**Your instructions:**
Check every line of the entries for the string "SecondOutputIteratorT" and return the ones that contain it.

---------- Data under study

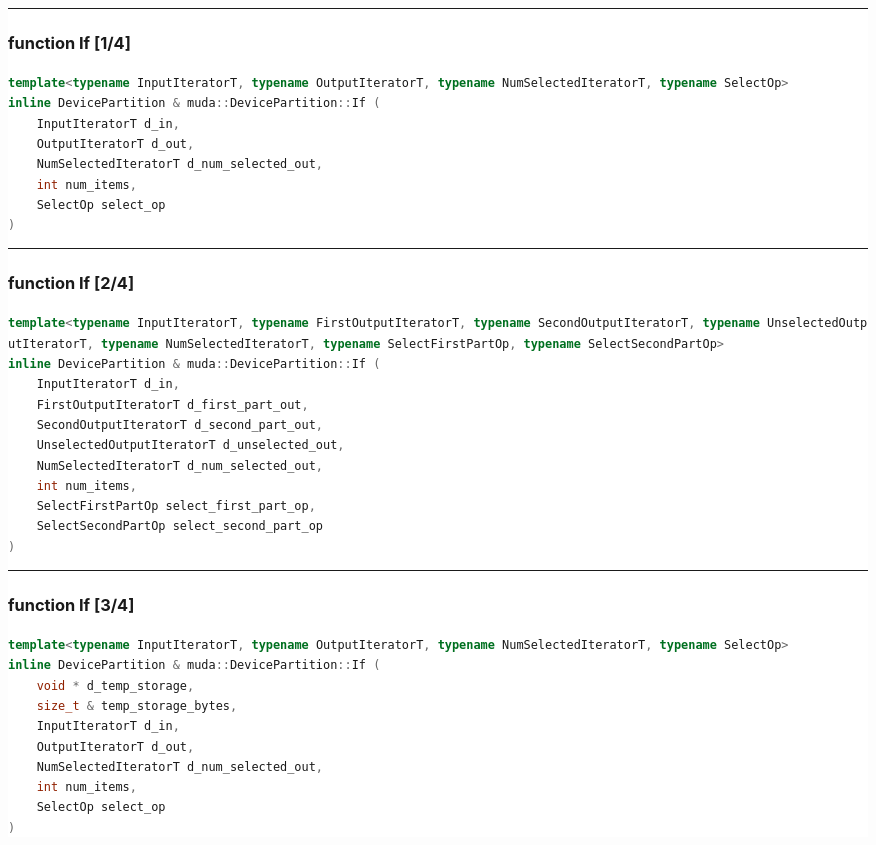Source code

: 
<hr>



### function If [1/4]

```C++
template<typename InputIteratorT, typename OutputIteratorT, typename NumSelectedIteratorT, typename SelectOp>
inline DevicePartition & muda::DevicePartition::If (
    InputIteratorT d_in,
    OutputIteratorT d_out,
    NumSelectedIteratorT d_num_selected_out,
    int num_items,
    SelectOp select_op
) 
```




<hr>



### function If [2/4]

```C++
template<typename InputIteratorT, typename FirstOutputIteratorT, typename SecondOutputIteratorT, typename UnselectedOutputIteratorT, typename NumSelectedIteratorT, typename SelectFirstPartOp, typename SelectSecondPartOp>
inline DevicePartition & muda::DevicePartition::If (
    InputIteratorT d_in,
    FirstOutputIteratorT d_first_part_out,
    SecondOutputIteratorT d_second_part_out,
    UnselectedOutputIteratorT d_unselected_out,
    NumSelectedIteratorT d_num_selected_out,
    int num_items,
    SelectFirstPartOp select_first_part_op,
    SelectSecondPartOp select_second_part_op
) 
```




<hr>



### function If [3/4]

```C++
template<typename InputIteratorT, typename OutputIteratorT, typename NumSelectedIteratorT, typename SelectOp>
inline DevicePartition & muda::DevicePartition::If (
    void * d_temp_storage,
    size_t & temp_storage_bytes,
    InputIteratorT d_in,
    OutputIteratorT d_out,
    NumSelectedIteratorT d_num_selected_out,
    int num_items,
    SelectOp select_op
) 
```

--------------------

**Solution for this task:**
template<typename InputIteratorT, typename FirstOutputIteratorT, typename SecondOutputIteratorT, typename UnselectedOutputIteratorT, typename NumSelectedIteratorT, typename SelectFirstPartOp, typename SelectSecondPartOp>
    SecondOutputIteratorT d_second_part_out,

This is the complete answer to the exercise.